Note that the computation of the sampe $$y[2]$$ involves three components. The component $$x[2]h[0]$$ indicates the response from the current input sample $$x[2]$$, whereas the contribution $$x[1]h[1]$$ indicates the remaning response coming from a previous input sample $$x[1]$$, and the contribution $$x[0]h[2]$$ indicates the contribution that remains from an input sample $$x[0]$$ applied two samples ago from the current output $$y[2]$$.

As the impulse response is shifting to left for each new $$k$$ away from $$n$$, the tail of the impulse response at the time $$n$$ is weighted by $$x[k]$$ is added up. You add up all of the nonzero contributions this way until all shifts are considered. And that's the sum formula you have.

Good answers, but the OP asked for "analogies without mathematics".

First, convolution is a operation, just like addition (you've picked two apples, you pick two more) or multiplication (you fetch a bucket of water five times to fill a larger container). So, it's not a matter of whether it's necessary, the computation is something that lets us explain or predict this property.

Consider yourself in a large empty room, perhaps a gymnasium. Clap your hands together once. If you were in a wide open space outdoors, this would produce a very short sound, but here it might cause a sound that lasts several seconds.

You know this is due to reflections of the clap as the sound bounces off the wall, then those reflections continue to bounce off walls. (At some point the energy falls below a threshold and we consider it stopped.)

But a more precise way to describe it, and one that lets us better predict the resulting sound of a different source (perhaps a violin) in that room would be to describe it mathematically as a convolution.

For instance, what would happen if we clapped twice, a half-second apart, the second clap at half the loudness of the first? The resulting sound would be the same as the first, plus a copy of the first delayed by a half-second.

Going back to the single clap. at one time in their lives, many people have learned the character of an large unfamiliar room by clapping (or maybe shouting a truncated "hey"), and listening to the result. Crudely, they are taking the "impulse response" of the room. A sharp clap is not a bad impulse, really, it forces an impulse of air (but get a good slap of the hands—cupping them muffles it a bit—you need a flat frequency spectrum). Firing a starter pistol or popping a ballon works too.
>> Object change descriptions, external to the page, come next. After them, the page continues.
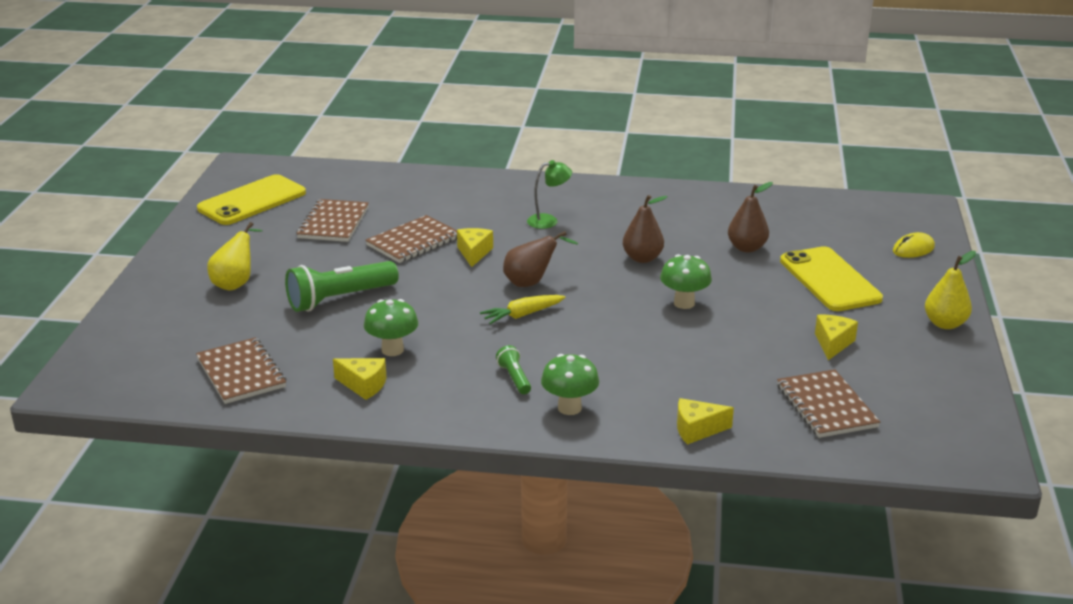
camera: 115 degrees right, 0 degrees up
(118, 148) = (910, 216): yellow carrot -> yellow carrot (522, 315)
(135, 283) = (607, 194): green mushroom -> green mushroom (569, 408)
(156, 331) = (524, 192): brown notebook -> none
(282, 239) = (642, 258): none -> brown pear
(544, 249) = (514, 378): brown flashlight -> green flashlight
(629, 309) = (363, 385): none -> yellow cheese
If you record that impulse response, and convolve it with the sound of the that same (ideal) cap outdoors with no reverberation, the result is the same sound you got in the room. OK, that doesn't buy us anything, it's the same as the impulse response we recorded. But what if our source sound is a sung "laaaaaa!" (recorded dry), and we convolve that with room's impulse? It sounds exactly the same as if that person sang the note in the room.
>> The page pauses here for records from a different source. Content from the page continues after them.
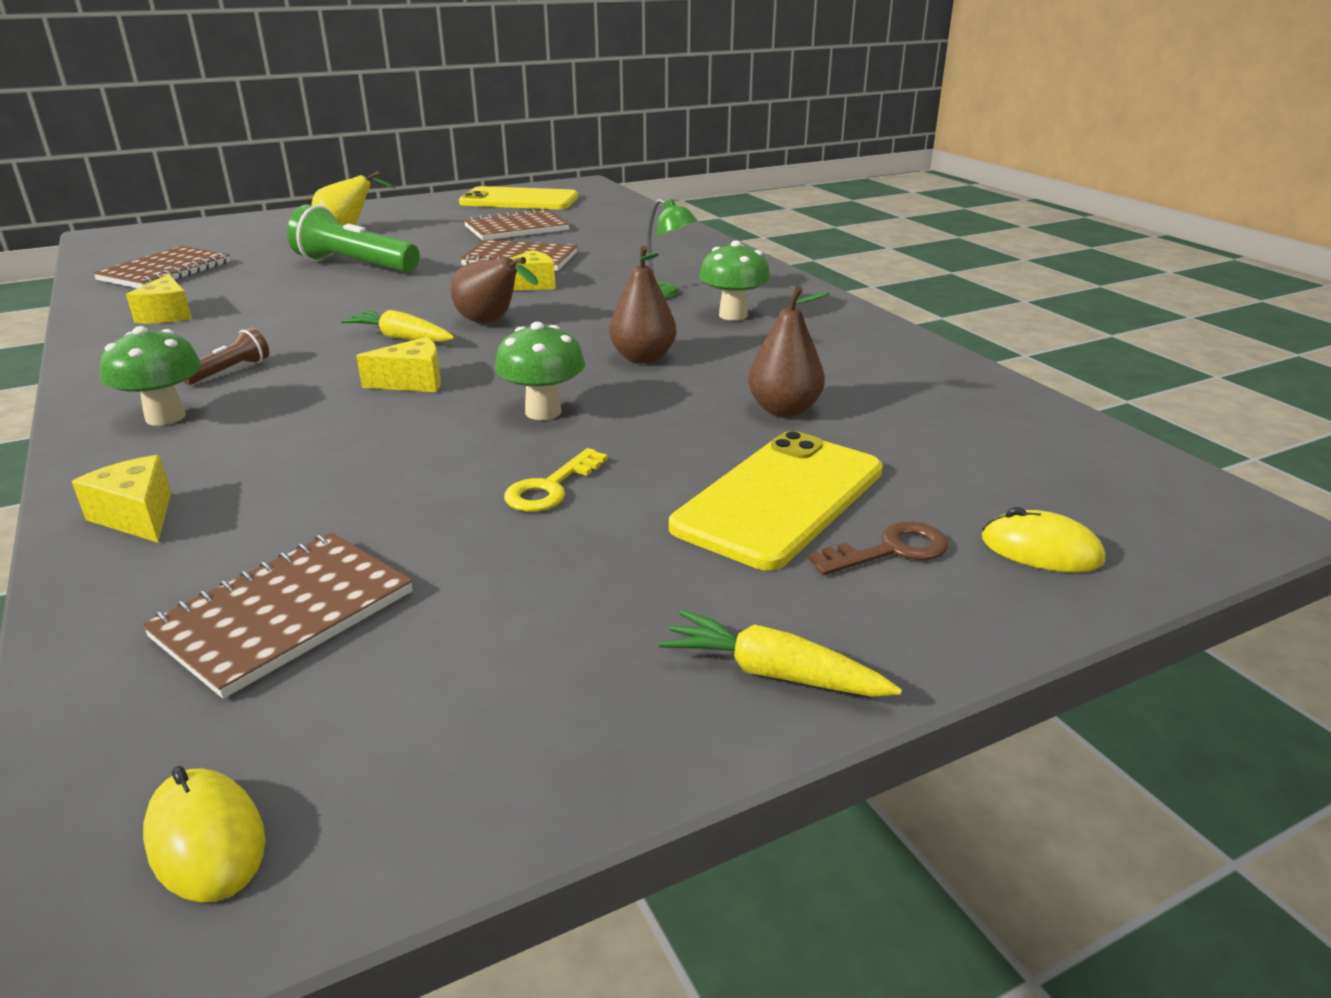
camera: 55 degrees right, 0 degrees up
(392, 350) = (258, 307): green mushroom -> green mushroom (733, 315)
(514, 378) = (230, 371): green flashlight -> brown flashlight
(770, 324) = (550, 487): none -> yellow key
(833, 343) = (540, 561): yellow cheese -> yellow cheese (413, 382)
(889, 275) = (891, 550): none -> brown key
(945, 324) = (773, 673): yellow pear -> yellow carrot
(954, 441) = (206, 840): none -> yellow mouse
The why of this is easier to understand if we talk about digital recordings. Each sample is an impulse, at various amplitudes. Somewhat like many claps at a continuous high rate. So, you could go back to the idea of the two claps that cause overlapping and scaled copies of the room's impulse response.

That's what the math of convolution gives us. If we determine the impulse response of a room, we can easily calculate what any stationary sound would sound like in that room (at least at that specific point). A drum-strike, a elephant bellow, a mouse squeak, an acoustic guitar performance.